Merchant Relationships and the Competitive Overlap Problem
One of the sharpest edges of the Klarna-Affirm rivalry is merchant overlap. Both companies have pursued relationships with major U.S. retailers, and as Klarna accelerates its American expansion alongside its IPO push, the competition for checkout placement is becoming more direct. Affirm has historically differentiated on larger-ticket purchases – furniture, electronics, travel – where consumers want longer repayment terms. Klarna built its early U.S. brand around fashion and everyday retail, with shorter pay-in-four structures. That distinction is eroding as both companies push toward each other’s territory.

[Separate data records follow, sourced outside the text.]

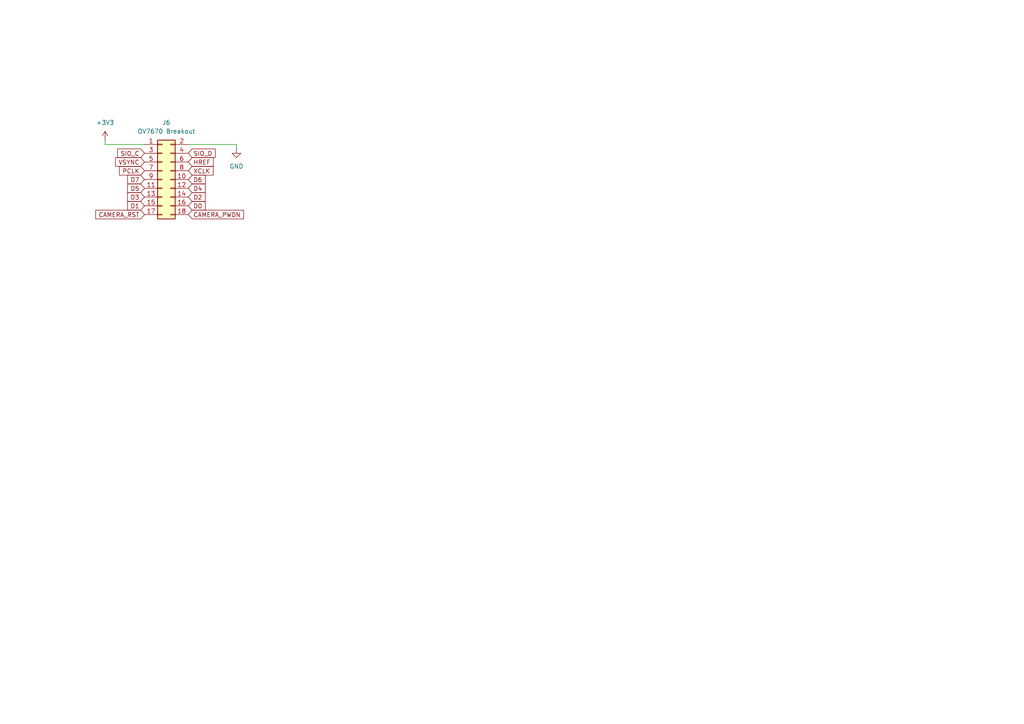
<source format=kicad_sch>
(kicad_sch
	(version 20231120)
	(generator "eeschema")
	(generator_version "8.0")
	(uuid "5de0cba1-5578-4c2e-b001-4ac212982d68")
	(paper "A4")
	
	(wire
		(pts
			(xy 30.48 41.91) (xy 41.91 41.91)
		)
		(stroke
			(width 0)
			(type default)
		)
		(uuid "29a528b9-deb5-4bfa-959c-b3395de53305")
	)
	(wire
		(pts
			(xy 54.61 41.91) (xy 68.58 41.91)
		)
		(stroke
			(width 0)
			(type default)
		)
		(uuid "2a48da48-3b4f-4e8d-ac2c-e371c7a95853")
	)
	(wire
		(pts
			(xy 68.58 41.91) (xy 68.58 43.18)
		)
		(stroke
			(width 0)
			(type default)
		)
		(uuid "55b9ca7e-ed31-42b9-bf47-6a9c5cc1d199")
	)
	(wire
		(pts
			(xy 30.48 40.64) (xy 30.48 41.91)
		)
		(stroke
			(width 0)
			(type default)
		)
		(uuid "64e4cf35-6cde-442d-83c7-0384f7f029e0")
	)
	(global_label "D5"
		(shape input)
		(at 41.91 54.61 180)
		(fields_autoplaced yes)
		(effects
			(font
				(size 1.27 1.27)
			)
			(justify right)
		)
		(uuid "010fdbf7-797e-446f-bfdf-6614c1ef3248")
		(property "Intersheetrefs" "${INTERSHEET_REFS}"
			(at 36.4453 54.61 0)
			(effects
				(font
					(size 1.27 1.27)
				)
				(justify right)
				(hide yes)
			)
		)
	)
	(global_label "XCLK"
		(shape input)
		(at 54.61 49.53 0)
		(fields_autoplaced yes)
		(effects
			(font
				(size 1.27 1.27)
			)
			(justify left)
		)
		(uuid "087592e4-210e-4602-b27f-9938aaaf9233")
		(property "Intersheetrefs" "${INTERSHEET_REFS}"
			(at 62.3728 49.53 0)
			(effects
				(font
					(size 1.27 1.27)
				)
				(justify left)
				(hide yes)
			)
		)
	)
	(global_label "D2"
		(shape input)
		(at 54.61 57.15 0)
		(fields_autoplaced yes)
		(effects
			(font
				(size 1.27 1.27)
			)
			(justify left)
		)
		(uuid "30994134-bd26-44bc-afa1-f54521da8415")
		(property "Intersheetrefs" "${INTERSHEET_REFS}"
			(at 60.0747 57.15 0)
			(effects
				(font
					(size 1.27 1.27)
				)
				(justify left)
				(hide yes)
			)
		)
	)
	(global_label "VSYNC"
		(shape input)
		(at 41.91 46.99 180)
		(fields_autoplaced yes)
		(effects
			(font
				(size 1.27 1.27)
			)
			(justify right)
		)
		(uuid "5704cd9c-19bf-4886-b8ee-1e7ce2db3a8b")
		(property "Intersheetrefs" "${INTERSHEET_REFS}"
			(at 32.9376 46.99 0)
			(effects
				(font
					(size 1.27 1.27)
				)
				(justify right)
				(hide yes)
			)
		)
	)
	(global_label "CAMERA_PWDN"
		(shape input)
		(at 54.61 62.23 0)
		(fields_autoplaced yes)
		(effects
			(font
				(size 1.27 1.27)
			)
			(justify left)
		)
		(uuid "5e8500b7-feee-4d3f-b12a-82d76c92b4aa")
		(property "Intersheetrefs" "${INTERSHEET_REFS}"
			(at 71.2023 62.23 0)
			(effects
				(font
					(size 1.27 1.27)
				)
				(justify left)
				(hide yes)
			)
		)
	)
	(global_label "D1"
		(shape input)
		(at 41.91 59.69 180)
		(fields_autoplaced yes)
		(effects
			(font
				(size 1.27 1.27)
			)
			(justify right)
		)
		(uuid "7c8a3861-1ed1-41d3-acc7-c13521f3080e")
		(property "Intersheetrefs" "${INTERSHEET_REFS}"
			(at 36.4453 59.69 0)
			(effects
				(font
					(size 1.27 1.27)
				)
				(justify right)
				(hide yes)
			)
		)
	)
	(global_label "HREF"
		(shape input)
		(at 54.61 46.99 0)
		(fields_autoplaced yes)
		(effects
			(font
				(size 1.27 1.27)
			)
			(justify left)
		)
		(uuid "81ce8f63-63d7-443a-892d-b82165503b8e")
		(property "Intersheetrefs" "${INTERSHEET_REFS}"
			(at 62.4333 46.99 0)
			(effects
				(font
					(size 1.27 1.27)
				)
				(justify left)
				(hide yes)
			)
		)
	)
	(global_label "D0"
		(shape input)
		(at 54.61 59.69 0)
		(fields_autoplaced yes)
		(effects
			(font
				(size 1.27 1.27)
			)
			(justify left)
		)
		(uuid "a3854d4e-096e-4c96-8886-cb5ec40230e7")
		(property "Intersheetrefs" "${INTERSHEET_REFS}"
			(at 60.0747 59.69 0)
			(effects
				(font
					(size 1.27 1.27)
				)
				(justify left)
				(hide yes)
			)
		)
	)
	(global_label "CAMERA_RST"
		(shape input)
		(at 41.91 62.23 180)
		(fields_autoplaced yes)
		(effects
			(font
				(size 1.27 1.27)
			)
			(justify right)
		)
		(uuid "a7b7f68a-5953-4982-bce3-c98466826a52")
		(property "Intersheetrefs" "${INTERSHEET_REFS}"
			(at 27.1925 62.23 0)
			(effects
				(font
					(size 1.27 1.27)
				)
				(justify right)
				(hide yes)
			)
		)
	)
	(global_label "PCLK"
		(shape input)
		(at 41.91 49.53 180)
		(fields_autoplaced yes)
		(effects
			(font
				(size 1.27 1.27)
			)
			(justify right)
		)
		(uuid "b08a9434-2d59-4845-bbb7-429ca6e4e6f7")
		(property "Intersheetrefs" "${INTERSHEET_REFS}"
			(at 34.0867 49.53 0)
			(effects
				(font
					(size 1.27 1.27)
				)
				(justify right)
				(hide yes)
			)
		)
	)
	(global_label "SIO_C"
		(shape input)
		(at 41.91 44.45 180)
		(fields_autoplaced yes)
		(effects
			(font
				(size 1.27 1.27)
			)
			(justify right)
		)
		(uuid "b5502673-4c52-4cf0-8db3-5071381d8e3b")
		(property "Intersheetrefs" "${INTERSHEET_REFS}"
			(at 33.5424 44.45 0)
			(effects
				(font
					(size 1.27 1.27)
				)
				(justify right)
				(hide yes)
			)
		)
	)
	(global_label "D4"
		(shape input)
		(at 54.61 54.61 0)
		(fields_autoplaced yes)
		(effects
			(font
				(size 1.27 1.27)
			)
			(justify left)
		)
		(uuid "c9f02447-dc40-40e6-a528-df34b963f18c")
		(property "Intersheetrefs" "${INTERSHEET_REFS}"
			(at 60.0747 54.61 0)
			(effects
				(font
					(size 1.27 1.27)
				)
				(justify left)
				(hide yes)
			)
		)
	)
	(global_label "SIO_D"
		(shape input)
		(at 54.61 44.45 0)
		(fields_autoplaced yes)
		(effects
			(font
				(size 1.27 1.27)
			)
			(justify left)
		)
		(uuid "cfe152ab-c151-4f37-903c-b3293844a78a")
		(property "Intersheetrefs" "${INTERSHEET_REFS}"
			(at 62.9776 44.45 0)
			(effects
				(font
					(size 1.27 1.27)
				)
				(justify left)
				(hide yes)
			)
		)
	)
	(global_label "D6"
		(shape input)
		(at 54.61 52.07 0)
		(fields_autoplaced yes)
		(effects
			(font
				(size 1.27 1.27)
			)
			(justify left)
		)
		(uuid "f3b79b23-521b-496e-979d-5ec033d020ef")
		(property "Intersheetrefs" "${INTERSHEET_REFS}"
			(at 60.0747 52.07 0)
			(effects
				(font
					(size 1.27 1.27)
				)
				(justify left)
				(hide yes)
			)
		)
	)
	(global_label "D3"
		(shape input)
		(at 41.91 57.15 180)
		(fields_autoplaced yes)
		(effects
			(font
				(size 1.27 1.27)
			)
			(justify right)
		)
		(uuid "f9485f92-f397-4bc5-b5bd-39ecc5a8236f")
		(property "Intersheetrefs" "${INTERSHEET_REFS}"
			(at 36.4453 57.15 0)
			(effects
				(font
					(size 1.27 1.27)
				)
				(justify right)
				(hide yes)
			)
		)
	)
	(global_label "D7"
		(shape input)
		(at 41.91 52.07 180)
		(fields_autoplaced yes)
		(effects
			(font
				(size 1.27 1.27)
			)
			(justify right)
		)
		(uuid "fe9e8938-eef8-4eb7-8bea-0615d00ec2af")
		(property "Intersheetrefs" "${INTERSHEET_REFS}"
			(at 36.4453 52.07 0)
			(effects
				(font
					(size 1.27 1.27)
				)
				(justify right)
				(hide yes)
			)
		)
	)
	(symbol
		(lib_id "power:GND")
		(at 68.58 43.18 0)
		(unit 1)
		(exclude_from_sim no)
		(in_bom yes)
		(on_board yes)
		(dnp no)
		(fields_autoplaced yes)
		(uuid "30b69e6c-3b3f-439f-a072-77794f6307e1")
		(property "Reference" "#PWR049"
			(at 68.58 49.53 0)
			(effects
				(font
					(size 1.27 1.27)
				)
				(hide yes)
			)
		)
		(property "Value" "GND"
			(at 68.58 48.26 0)
			(effects
				(font
					(size 1.27 1.27)
				)
			)
		)
		(property "Footprint" ""
			(at 68.58 43.18 0)
			(effects
				(font
					(size 1.27 1.27)
				)
				(hide yes)
			)
		)
		(property "Datasheet" ""
			(at 68.58 43.18 0)
			(effects
				(font
					(size 1.27 1.27)
				)
				(hide yes)
			)
		)
		(property "Description" "Power symbol creates a global label with name \"GND\" , ground"
			(at 68.58 43.18 0)
			(effects
				(font
					(size 1.27 1.27)
				)
				(hide yes)
			)
		)
		(pin "1"
			(uuid "3b85d55f-d195-45cc-8994-87a36612a7d8")
		)
		(instances
			(project ""
				(path "/2643ec95-d6fe-409a-b072-f44b703ae3a3/8292fc1e-5f5d-433a-bc39-0ac8e2b2b46c"
					(reference "#PWR049")
					(unit 1)
				)
			)
		)
	)
	(symbol
		(lib_id "Connector_Generic:Conn_02x09_Odd_Even")
		(at 46.99 52.07 0)
		(unit 1)
		(exclude_from_sim no)
		(in_bom yes)
		(on_board yes)
		(dnp no)
		(fields_autoplaced yes)
		(uuid "471eef41-0786-47b0-8299-5331d1724301")
		(property "Reference" "J6"
			(at 48.26 35.56 0)
			(effects
				(font
					(size 1.27 1.27)
				)
			)
		)
		(property "Value" "OV7670 Breakout"
			(at 48.26 38.1 0)
			(effects
				(font
					(size 1.27 1.27)
				)
			)
		)
		(property "Footprint" "Connector_PinHeader_2.54mm:PinHeader_2x09_P2.54mm_Vertical"
			(at 46.99 52.07 0)
			(effects
				(font
					(size 1.27 1.27)
				)
				(hide yes)
			)
		)
		(property "Datasheet" "https://www.waveshare.com/w/upload/7/71/OV7670-Camera-B-Schematic.pdf"
			(at 46.99 52.07 0)
			(effects
				(font
					(size 1.27 1.27)
				)
				(hide yes)
			)
		)
		(property "Description" "Generic connector, double row, 02x09, odd/even pin numbering scheme (row 1 odd numbers, row 2 even numbers), script generated (kicad-library-utils/schlib/autogen/connector/)"
			(at 46.99 52.07 0)
			(effects
				(font
					(size 1.27 1.27)
				)
				(hide yes)
			)
		)
		(pin "6"
			(uuid "6b2a6217-e16d-4d82-90a8-43218a82c7f4")
		)
		(pin "7"
			(uuid "af911038-b134-4b7b-ba13-3ec4b64a9130")
		)
		(pin "8"
			(uuid "6b5e8e6e-4269-45da-8d99-f6d5e6514f25")
		)
		(pin "4"
			(uuid "0a6a5064-e367-4b55-99e0-45ce842a5925")
		)
		(pin "13"
			(uuid "6183e8e8-e634-4187-bbb8-863bcf78a73f")
		)
		(pin "2"
			(uuid "66b31e9d-1241-4c09-bef5-9f2fa9547f24")
		)
		(pin "11"
			(uuid "46234208-4555-4594-8dda-fbfe8ef629f5")
		)
		(pin "10"
			(uuid "dbb52c50-cabd-4a55-b4a8-0ef51fa7baac")
		)
		(pin "12"
			(uuid "404f9dbb-8697-4df7-8894-c6bd6802ee8b")
		)
		(pin "5"
			(uuid "470e145c-662e-4324-9d85-a914ae6279b2")
		)
		(pin "15"
			(uuid "e9ca4122-6a02-43fa-bd24-1f0d7b1bd4f9")
		)
		(pin "1"
			(uuid "a3fb1466-1ff8-49b5-82ca-df597191bea6")
		)
		(pin "9"
			(uuid "17670ee3-83aa-4c6b-bb5e-7fc60e781dbd")
		)
		(pin "3"
			(uuid "1709f40b-6eb6-4c19-9f3c-4b04ba5c5038")
		)
		(pin "17"
			(uuid "5c99d02c-7f69-450e-9f55-af4d920c7093")
		)
		(pin "16"
			(uuid "d55f1d7d-848f-4967-a3f9-820414e31bdb")
		)
		(pin "14"
			(uuid "08656c95-410c-48c1-b298-c5cd5797bad2")
		)
		(pin "18"
			(uuid "f168506e-9299-4c32-9a14-c248f829bd5b")
		)
		(instances
			(project ""
				(path "/2643ec95-d6fe-409a-b072-f44b703ae3a3/8292fc1e-5f5d-433a-bc39-0ac8e2b2b46c"
					(reference "J6")
					(unit 1)
				)
			)
		)
	)
	(symbol
		(lib_id "power:+3V3")
		(at 30.48 40.64 0)
		(unit 1)
		(exclude_from_sim no)
		(in_bom yes)
		(on_board yes)
		(dnp no)
		(fields_autoplaced yes)
		(uuid "fa049d4f-7a02-4877-99fe-947fc9a376a5")
		(property "Reference" "#PWR050"
			(at 30.48 44.45 0)
			(effects
				(font
					(size 1.27 1.27)
				)
				(hide yes)
			)
		)
		(property "Value" "+3V3"
			(at 30.48 35.56 0)
			(effects
				(font
					(size 1.27 1.27)
				)
			)
		)
		(property "Footprint" ""
			(at 30.48 40.64 0)
			(effects
				(font
					(size 1.27 1.27)
				)
				(hide yes)
			)
		)
		(property "Datasheet" ""
			(at 30.48 40.64 0)
			(effects
				(font
					(size 1.27 1.27)
				)
				(hide yes)
			)
		)
		(property "Description" "Power symbol creates a global label with name \"+3V3\""
			(at 30.48 40.64 0)
			(effects
				(font
					(size 1.27 1.27)
				)
				(hide yes)
			)
		)
		(pin "1"
			(uuid "96345aef-baa4-4a43-9199-4dd33a92b1b4")
		)
		(instances
			(project ""
				(path "/2643ec95-d6fe-409a-b072-f44b703ae3a3/8292fc1e-5f5d-433a-bc39-0ac8e2b2b46c"
					(reference "#PWR050")
					(unit 1)
				)
			)
		)
	)
)

</source>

Klarna’s reported U.S. merchant count has grown significantly over the past two years, and its IPO capital, once raised, will almost certainly fund a more aggressive push into categories where Affirm has held stronger ground. The merchant that offers both checkout options does not necessarily maintain a preferred partner – they optimize for conversion rates and consumer preference, which shifts. Affirm’s integration depth with certain key retail partners remains a genuine competitive advantage, but it is not a permanent moat if Klarna is willing to spend to replicate it.
Investor Confidence: What’s Actually Wobbling
Affirm’s investor confidence is not collapsing – the company’s stock has shown resilience and its underlying credit metrics have largely held up through a high-rate environment that punished many consumer lenders more severely. The concern is subtler: it is about narrative displacement. When a category competitor files for IPO with a compelling public story, the existing public company in that space sometimes finds its own story suddenly feels less fresh, less exciting, or less differentiated to the institutional investors who are being pitched the new deal.
There is also a capital rotation dynamic worth watching. Growth-focused funds that already hold Affirm may look at a Klarna IPO allocation as an opportunity to adjust their fintech exposure rather than simply add to it. That does not guarantee selling pressure on Affirm, but it introduces a new variable in the positioning calculus that did not exist six months ago. Portfolio managers running concentrated fintech bets rarely want two highly correlated positions in the same subsector when one of them just got a fresh story to tell.

What makes this moment genuinely interesting for Affirm is that the company has actual leverage it has not fully used yet. Its partnership with Apple for installment lending at Apple Pay checkout remains an underexplored growth surface. Its Debit+ card product has a real behavioral hook – consumers who use it are spending more frequently and in more categories than traditional BNPL users. These are not cosmetic features – they are structural arguments for why Affirm’s unit economics could improve materially over the next two years, independent of whatever Klarna does in the public markets.
The question Affirm’s leadership now has to answer is whether those growth levers can be communicated clearly enough, and quickly enough, to hold institutional attention during a period when the fintech IPO window is reopening and newer narratives are competing for the same dollars. Klarna’s IPO does not define Affirm’s fate – but it does set a new baseline for what investors expect a mature BNPL company to look like, and Affirm will be measured against it whether the company wants that comparison or not.